A-TPT: Angular Diversity Calibration Properties for Test-Time Prompt Tuning of Vision-Language Models
Shihab Aaqil Ahamed, Udaya S. K. P. Miriya Thanthrige, Ranga Rodrigo, Muhammad Haris Khan
TL;DR
The paper tackles calibration weaknesses in test-time prompt tuning (TPT) for vision-language models by proposing angular diversity (A-TPT), which maximizes the minimum pairwise angular distance among class-text features on the unit hypersphere.
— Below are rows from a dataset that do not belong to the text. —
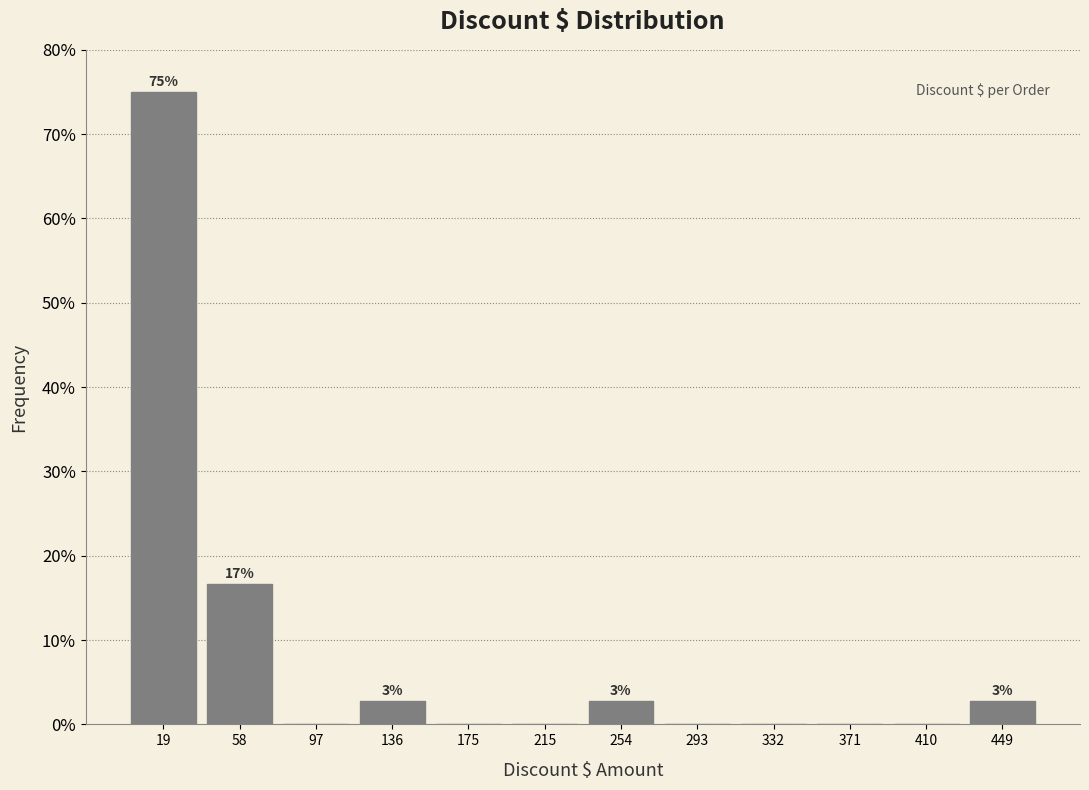

Over which range of the x-axis is the bar tallest?

0 to 40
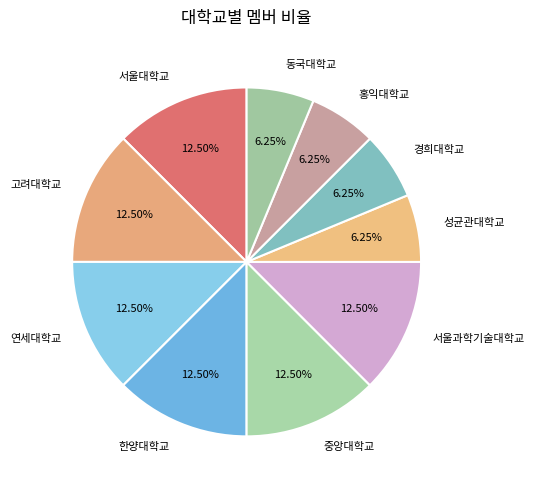

To the nearest percent, what is the average slice percentage?

10%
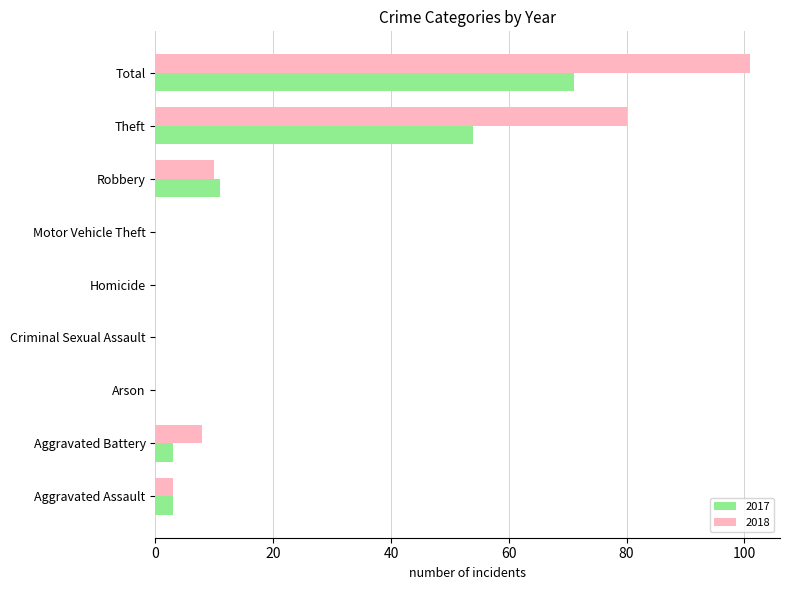

What is the sum of all 2018 values?

202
The objective augments the standard TPT loss with an angular-diversity regularizer, computed from the minimum angular distances $AD$ derived from $\text{Cos}=\hat{\mathbf{E}}\hat{\mathbf{E}}^T$ and $\theta_{ij}=\arccos(\text{Cos}_{ij})$, and optimized with a fixed regularization weight $\lambda$. Across diverse datasets and backbones (e.g., CLIP ViT-B/16 and RN50), A-TPT yields lower expected calibration error (ECE) while maintaining or improving accuracy, outperforming prior methods that used L2 dispersion or orthogonality constraints, and showing robustness to natural distribution shifts and medical data. The approach leverages concepts related to the Tammes problem to ensure uniform angular coverage on the hypersphere, delivering more reliable uncertainty estimates and practical calibration improvements for VLMs in zero-shot and test-time adaptation scenarios. Code will be released publicly.
Abstract
Test-time prompt tuning (TPT) has emerged as a promising technique for adapting large vision-language models (VLMs) to unseen tasks without relying on labeled data. However, the lack of dispersion between textual features can hurt calibration performance, which raises concerns about VLMs' reliability, trustworthiness, and safety. Current TPT approaches primarily focus on improving prompt calibration by either maximizing average textual feature dispersion or enforcing orthogonality constraints to encourage angular separation. However, these methods may not always have optimal angular separation between class-wise textual features, which implies overlooking the critical role of angular diversity. To address this, we propose A-TPT, a novel TPT framework that introduces angular diversity to encourage uniformity in the distribution of normalized textual features induced by corresponding learnable prompts. This uniformity is achieved by maximizing the minimum pairwise angular distance between features on the unit hypersphere. We show that our approach consistently surpasses state-of-the-art TPT methods in reducing the aggregate average calibration error while maintaining comparable accuracy through extensive experiments with various backbones on different datasets. Notably, our approach exhibits superior zero-shot calibration performance on natural distribution shifts and generalizes well to medical datasets. We provide extensive analyses, including theoretical aspects, to establish the grounding of A-TPT. These results highlight the potency of promoting angular diversity to achieve well-dispersed textual features, significantly improving VLM calibration during test-time adaptation. Our code will be made publicly available.